Compilation control	TRITON_DEFAULT_FP_FUSION	1 (enabled)	Specifies whether to enable the floating-point operation fusion optimization by default. The default floating-point operation fusion behavior (for example, mul+add->fma) is overwritten.	0: Disabled. 1: Enabled.
Compilation control	TRITON_KERNEL_OVERRIDE	0 or not set	Specifies whether to enable the Triton kernel override function. You can use the user-specified external file (such as IR/PTX) to override the default generated kernel code at the beginning of each compilation phase.	0: Disabled. 1: Enabled.
Compilation control	TRITON_OVERRIDE_DIR	Current working directory or not set	Specifies the directory for searching the Triton kernel override file. Directory for loading the IR/PTX file when `TRITON_KERNEL_OVERRIDE` is set to `1`.	"path": save path.
Compilation control	TRITON_ASCEND_COMPILE_SPEED_OPT	0 or not set	Specifies whether the JIT compiler skips the subsequent compilation phase after detecting that the kernel compilation fails. Set the parameter to `1` to skip the attempt. (The default value `0` indicates that the attempt is continued.)	0: Continue the attempt. 1: Skip.
Compilation control	TRITON_COMPILE_ONLY	0 or not set	Specifies whether to perform only compilation without execution. This parameter is used when remote_launch is used.	0: Disabled. 1: Enabled.
Compilation control	TRITON_DISABLE_FFTS	0 or not set	Specifies whether to disable FFTS.	0: Enabled. 1: Disabled.
Running and scheduling	TRITON_ALL_BLOCKS_PARALLEL	0 or not set	Specifies whether to enable the automatic optimization of the number of logical cores based on the number of physical cores. This parameter can be enabled only when logical cores can execute in parallel. When the number of logical cores is greater than the number of physical cores, enabling this parameter will instruct the compiler to automatically adjust the number of logical cores to match the number of physical cores, thereby reducing scheduling overhead. After this parameter is enabled, the value of grid can be greater than 65535. Limitation: This option can be enabled only when the logic of the Triton kernel is insensitive to the execution sequence. Otherwise, a deadlock may occur. The per-kernel option `enable_auto_blockify` (see `architecture_difference.md`) takes precedence over this env var when set; the env var only acts as the default for kernels that leave `enable_auto_blockify` unset.	0: Disabled. 1: Enabled.
Running and scheduling	TRITON_ENABLE_TASKQUEUE	0 or not set	Specifies whether to enable task_queue.	0: Disabled. 1: Enabled.
Running and scheduling	TRITON_ENABLE_SANITIZER	0 or not set	Specifies whether to enable SANITIZER.	0: Disabled. 1: Enabled.
Running and scheduling	ENABLE_PRINT_UB_BITS	0 or not set	After this parameter is enabled, the current UB usage can be obtained for the inductor.	0: Disabled. 1: Enabled.
Others	TRITON_BENCH_METHOD	Not set	When the Ascend NPU is used, change `do_bench` in `testing.py` to `do_bench_npu`. (This parameter is used when `INDUCTOR_ASCEND_AGGRESSIVE_AUTOTUNE` is set to `1`.) If this parameter is set to `default`, the original `do_bench` function is still called even if the NPU is available.	"npu": Switch to `do_bench_npu`.
Others	TRITON_REMOTE_RUN_CONFIG_PATH	path	Specifies the configuration path for remote running.	Specify the path directly.

Compiler Options

Compiler options control the compilation strategy for a single Triton kernel and can be passed through triton.Config, autotune parameters, or kernel launch meta-parameters.
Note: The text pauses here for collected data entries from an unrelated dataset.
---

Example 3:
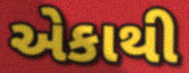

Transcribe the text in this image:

એકાથી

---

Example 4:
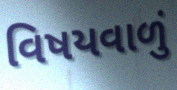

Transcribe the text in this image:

વિષયવાળું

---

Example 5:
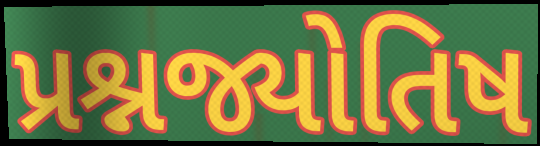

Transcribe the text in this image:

પ્રશ્નજ્યોતિષ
Compiler Option Usage Example

For example, pass multibuffer directly during kernel launch:

import triton
import triton.language as tl

@triton.jit
def kernel(..., BLOCK_SIZE: tl.constexpr):
    ...

grid = (triton.cdiv(n_elements, 1024),)
kernel[grid](..., BLOCK_SIZE=1024, multibuffer=True)

Compiler Option Reference Table

The following table describes the options.
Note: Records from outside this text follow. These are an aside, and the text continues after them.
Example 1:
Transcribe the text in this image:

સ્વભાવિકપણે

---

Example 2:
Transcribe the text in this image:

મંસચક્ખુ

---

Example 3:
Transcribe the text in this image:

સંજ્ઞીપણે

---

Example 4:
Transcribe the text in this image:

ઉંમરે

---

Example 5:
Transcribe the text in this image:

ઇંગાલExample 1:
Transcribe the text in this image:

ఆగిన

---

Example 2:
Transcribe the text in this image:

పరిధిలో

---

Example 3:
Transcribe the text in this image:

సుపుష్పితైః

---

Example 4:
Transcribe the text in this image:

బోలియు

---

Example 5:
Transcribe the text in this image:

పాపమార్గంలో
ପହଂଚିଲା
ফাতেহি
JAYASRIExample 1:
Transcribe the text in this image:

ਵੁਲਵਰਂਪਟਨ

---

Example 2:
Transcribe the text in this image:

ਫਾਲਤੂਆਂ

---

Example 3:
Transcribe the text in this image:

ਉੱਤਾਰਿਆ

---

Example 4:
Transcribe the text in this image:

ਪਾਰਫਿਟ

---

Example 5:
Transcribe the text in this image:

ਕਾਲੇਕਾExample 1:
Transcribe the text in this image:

Category	Compiler Option	Default/Values	Function Description	Setting Description
General pipeline	`multibuffer`	`True`, `False`; disabled by default in 910_95 compilation scenarios	Enables or disables ping-pong/double-buffer pipelines.	`triton.Config` or launch meta-parameter
CV fusion	`enable_auto_bind_sub_block`	`None`, `True`, `False`	Enables or disables automatic sub-block binding.	`triton.Config` or launch meta-parameter
CV fusion	`enable_hivm_auto_cv_balance`	`None`, `True`, `False`	Enables or disables automatic CV balance.	`triton.Config` or autotune parameter
CV fusion/sync	`sync_solver`	`None`, `True`, `False`	Enables or disables the HIVM synchronization solver.	`triton.Config` or launch meta-parameter
Synchronization	`unit_flag`	`None`, `True`, `False`	Cube-output synchronization option.	`triton.Config` or autotune parameter
Synchronization	`inject_barrier_all`	`None`, `True`, `False`	Enables or disables automatic barrier synchronization injection.	`triton.Config` or launch meta-parameter
Synchronization	`inject_block_all`	`None`, `True`, `False`	Enables or disables automatic block synchronization injection.	`triton.Config` or launch meta-parameter
Multibuffer scope	`limit_auto_multi_buffer_only_for_local_buffer`	`None`, `True`, `False`	Restricts automatic multi-buffering to local buffers.	`triton.Config` or autotune parameter
Multibuffer scope	`limit_auto_multi_buffer_of_local_buffer`	`None`, `"no-limit"`, `"no-l0c"`	Configures the local-buffer automatic multi-buffering scope.	`triton.Config` or autotune parameter
Workspace	`set_workspace_multibuffer`	`None`, `2`, `4`	Configures workspace multi-buffering.	`triton.Config` or autotune parameter
CV fusion tiling	`tile_mix_vector_loop`	`None`, `2`, `4`, `8`	Configures the Vector loop split count.	`triton.Config` or autotune parameter
CV fusion tiling	`tile_mix_cube_loop`	`None`, `2`, `4`, `8`	Configures the Cube loop split count.	`triton.Config` or autotune parameter
CV fusion/sync	`disable_auto_inject_block_sync`	`None`, `True`, `False`	Enables or disables automatic block sync injection.	`triton.Config` or launch meta-parameter
Runtime stream	`stream`	`None` or NPU stream identifier	Specifies the NPU stream.	launch meta-parameter
Compiler pass	`enable_linearize`	Version-dependent	Enables or disables the linearization pass.	`triton.Config` or launch meta-parameter
CV fusion/layout	`enable_nd2nz_on_vector`	Default `False`	Enables or disables ND-to-NZ layout transformation on the Vector path.	`triton.Config` or launch meta-parameter
Large-grid optimization	`auto_blockify_size`	Default `1`	Enables or disables AutoBlockify pass. Ignored when `TRITON_ALL_BLOCKS_PARALLEL` is not set.	launch meta-parameter or `triton.Config`